━━━ Material supplied
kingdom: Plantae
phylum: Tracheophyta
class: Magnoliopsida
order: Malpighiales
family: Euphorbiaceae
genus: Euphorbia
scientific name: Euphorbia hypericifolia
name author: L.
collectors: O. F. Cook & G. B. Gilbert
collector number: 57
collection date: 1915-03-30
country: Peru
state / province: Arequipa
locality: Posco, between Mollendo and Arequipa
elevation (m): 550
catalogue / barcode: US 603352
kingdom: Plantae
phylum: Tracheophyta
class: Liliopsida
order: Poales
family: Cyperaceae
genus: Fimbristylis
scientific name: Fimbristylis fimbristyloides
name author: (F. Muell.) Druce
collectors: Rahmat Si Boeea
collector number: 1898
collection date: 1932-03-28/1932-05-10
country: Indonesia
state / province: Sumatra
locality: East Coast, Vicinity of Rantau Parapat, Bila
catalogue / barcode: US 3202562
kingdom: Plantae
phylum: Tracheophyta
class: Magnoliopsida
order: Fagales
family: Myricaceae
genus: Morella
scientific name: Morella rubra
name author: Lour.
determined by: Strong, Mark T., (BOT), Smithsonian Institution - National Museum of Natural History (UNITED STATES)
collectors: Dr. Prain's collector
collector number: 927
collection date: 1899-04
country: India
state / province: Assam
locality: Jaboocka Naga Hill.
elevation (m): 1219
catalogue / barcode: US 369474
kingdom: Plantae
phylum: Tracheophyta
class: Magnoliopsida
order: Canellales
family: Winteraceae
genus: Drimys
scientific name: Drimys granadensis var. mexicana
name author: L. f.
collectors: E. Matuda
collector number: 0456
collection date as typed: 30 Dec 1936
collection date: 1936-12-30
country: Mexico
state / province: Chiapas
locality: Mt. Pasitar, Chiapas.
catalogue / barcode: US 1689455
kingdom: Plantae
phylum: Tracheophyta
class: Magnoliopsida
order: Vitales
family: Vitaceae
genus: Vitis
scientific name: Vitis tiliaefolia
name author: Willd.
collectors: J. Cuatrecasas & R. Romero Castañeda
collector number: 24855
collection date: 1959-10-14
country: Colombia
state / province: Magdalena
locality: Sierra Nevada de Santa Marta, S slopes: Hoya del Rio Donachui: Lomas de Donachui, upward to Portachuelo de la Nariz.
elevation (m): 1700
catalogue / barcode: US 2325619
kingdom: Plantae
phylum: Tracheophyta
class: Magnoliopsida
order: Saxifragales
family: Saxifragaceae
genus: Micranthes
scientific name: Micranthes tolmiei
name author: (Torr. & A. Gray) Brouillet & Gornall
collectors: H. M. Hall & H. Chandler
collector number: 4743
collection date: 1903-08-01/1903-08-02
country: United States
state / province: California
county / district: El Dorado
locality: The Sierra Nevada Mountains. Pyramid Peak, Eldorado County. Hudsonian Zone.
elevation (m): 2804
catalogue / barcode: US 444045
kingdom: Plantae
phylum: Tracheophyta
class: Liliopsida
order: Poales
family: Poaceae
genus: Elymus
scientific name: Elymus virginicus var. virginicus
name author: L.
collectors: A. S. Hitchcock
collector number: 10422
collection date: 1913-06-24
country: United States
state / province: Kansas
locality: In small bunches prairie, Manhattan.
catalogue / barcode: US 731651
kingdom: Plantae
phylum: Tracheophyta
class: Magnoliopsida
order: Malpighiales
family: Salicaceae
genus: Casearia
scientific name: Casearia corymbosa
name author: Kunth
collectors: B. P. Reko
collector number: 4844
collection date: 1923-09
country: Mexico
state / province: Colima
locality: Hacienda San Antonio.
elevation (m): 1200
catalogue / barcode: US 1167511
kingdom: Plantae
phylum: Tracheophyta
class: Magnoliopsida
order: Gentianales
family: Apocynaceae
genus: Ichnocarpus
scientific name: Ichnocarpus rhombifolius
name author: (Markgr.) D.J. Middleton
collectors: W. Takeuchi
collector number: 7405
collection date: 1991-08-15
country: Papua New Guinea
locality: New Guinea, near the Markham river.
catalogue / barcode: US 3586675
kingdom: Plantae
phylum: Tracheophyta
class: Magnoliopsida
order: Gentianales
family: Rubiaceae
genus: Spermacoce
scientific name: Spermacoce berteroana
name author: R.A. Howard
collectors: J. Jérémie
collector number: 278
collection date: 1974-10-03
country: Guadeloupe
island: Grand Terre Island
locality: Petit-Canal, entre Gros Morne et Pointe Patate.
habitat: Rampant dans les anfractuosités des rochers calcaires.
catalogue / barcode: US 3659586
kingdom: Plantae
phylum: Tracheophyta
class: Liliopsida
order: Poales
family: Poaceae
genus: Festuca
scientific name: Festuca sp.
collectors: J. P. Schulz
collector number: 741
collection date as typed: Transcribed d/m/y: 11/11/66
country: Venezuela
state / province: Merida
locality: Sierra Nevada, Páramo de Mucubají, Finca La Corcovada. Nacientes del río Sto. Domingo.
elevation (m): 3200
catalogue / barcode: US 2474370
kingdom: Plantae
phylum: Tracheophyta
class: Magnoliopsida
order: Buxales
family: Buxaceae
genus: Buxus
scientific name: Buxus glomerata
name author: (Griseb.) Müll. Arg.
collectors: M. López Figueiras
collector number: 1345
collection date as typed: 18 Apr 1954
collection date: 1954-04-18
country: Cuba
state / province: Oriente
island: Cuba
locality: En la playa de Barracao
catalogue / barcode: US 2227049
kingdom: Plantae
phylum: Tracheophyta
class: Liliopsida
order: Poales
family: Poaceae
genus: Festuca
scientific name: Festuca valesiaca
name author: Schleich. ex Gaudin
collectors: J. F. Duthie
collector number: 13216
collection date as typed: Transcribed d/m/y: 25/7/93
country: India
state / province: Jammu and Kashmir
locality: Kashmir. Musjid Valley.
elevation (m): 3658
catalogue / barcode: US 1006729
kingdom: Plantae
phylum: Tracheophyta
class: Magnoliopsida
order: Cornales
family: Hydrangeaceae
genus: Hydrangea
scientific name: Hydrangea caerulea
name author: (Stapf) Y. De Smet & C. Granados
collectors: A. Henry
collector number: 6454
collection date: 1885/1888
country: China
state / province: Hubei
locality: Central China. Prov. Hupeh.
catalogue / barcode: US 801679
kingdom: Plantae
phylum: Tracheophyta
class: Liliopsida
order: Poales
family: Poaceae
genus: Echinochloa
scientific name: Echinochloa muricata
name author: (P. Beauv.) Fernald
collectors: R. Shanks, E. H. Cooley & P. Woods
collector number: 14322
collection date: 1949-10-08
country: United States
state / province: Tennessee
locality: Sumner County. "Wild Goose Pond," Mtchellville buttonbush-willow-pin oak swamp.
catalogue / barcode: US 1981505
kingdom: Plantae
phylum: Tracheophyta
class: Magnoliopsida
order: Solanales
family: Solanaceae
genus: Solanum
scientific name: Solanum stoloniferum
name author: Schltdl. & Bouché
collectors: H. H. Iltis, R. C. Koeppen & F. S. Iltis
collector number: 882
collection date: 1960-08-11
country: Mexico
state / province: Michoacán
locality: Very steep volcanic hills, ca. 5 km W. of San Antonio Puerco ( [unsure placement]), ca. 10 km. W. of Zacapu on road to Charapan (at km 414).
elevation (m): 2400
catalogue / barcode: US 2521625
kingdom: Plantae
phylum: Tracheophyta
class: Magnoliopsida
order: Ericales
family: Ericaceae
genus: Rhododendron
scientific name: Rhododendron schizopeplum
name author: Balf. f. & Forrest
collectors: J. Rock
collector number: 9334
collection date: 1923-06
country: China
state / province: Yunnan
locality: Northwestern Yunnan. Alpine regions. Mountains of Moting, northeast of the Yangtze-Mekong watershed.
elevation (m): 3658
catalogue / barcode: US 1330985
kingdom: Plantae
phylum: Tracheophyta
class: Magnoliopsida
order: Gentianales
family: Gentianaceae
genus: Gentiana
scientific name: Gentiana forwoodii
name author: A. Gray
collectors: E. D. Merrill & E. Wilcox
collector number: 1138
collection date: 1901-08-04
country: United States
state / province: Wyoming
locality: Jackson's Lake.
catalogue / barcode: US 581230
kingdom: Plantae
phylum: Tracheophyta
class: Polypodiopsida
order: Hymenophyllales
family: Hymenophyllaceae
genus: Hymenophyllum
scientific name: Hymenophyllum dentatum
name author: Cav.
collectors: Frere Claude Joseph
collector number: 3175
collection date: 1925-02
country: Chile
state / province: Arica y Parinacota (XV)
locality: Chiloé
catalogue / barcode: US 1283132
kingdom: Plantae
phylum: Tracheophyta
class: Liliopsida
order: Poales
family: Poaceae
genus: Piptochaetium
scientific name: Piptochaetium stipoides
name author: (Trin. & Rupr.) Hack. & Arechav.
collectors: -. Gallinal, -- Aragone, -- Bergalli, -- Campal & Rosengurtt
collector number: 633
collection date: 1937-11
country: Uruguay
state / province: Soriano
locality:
━━━━━━
- Given task:
Render the data from its first line up to and including the line with "collector number: 1898" as a JSON list of strings, one string per line, with blank lines left out.

- Right answer:
[
  "kingdom: Plantae",
  "phylum: Tracheophyta",
  "class: Magnoliopsida",
  "order: Malpighiales",
  "family: Euphorbiaceae",
  "genus: Euphorbia",
  "scientific name: Euphorbia hypericifolia",
  "name author: L.",
  "collectors: O. F. Cook & G. B. Gilbert",
  "collector number: 57",
  "collection date: 1915-03-30",
  "country: Peru",
  "state / province: Arequipa",
  "locality: Posco, between Mollendo and Arequipa",
  "elevation (m): 550",
  "catalogue / barcode: US 603352",
  "kingdom: Plantae",
  "phylum: Tracheophyta",
  "class: Liliopsida",
  "order: Poales",
  "family: Cyperaceae",
  "genus: Fimbristylis",
  "scientific name: Fimbristylis fimbristyloides",
  "name author: (F. Muell.) Druce",
  "collectors: Rahmat Si Boeea",
  "collector number: 1898"
]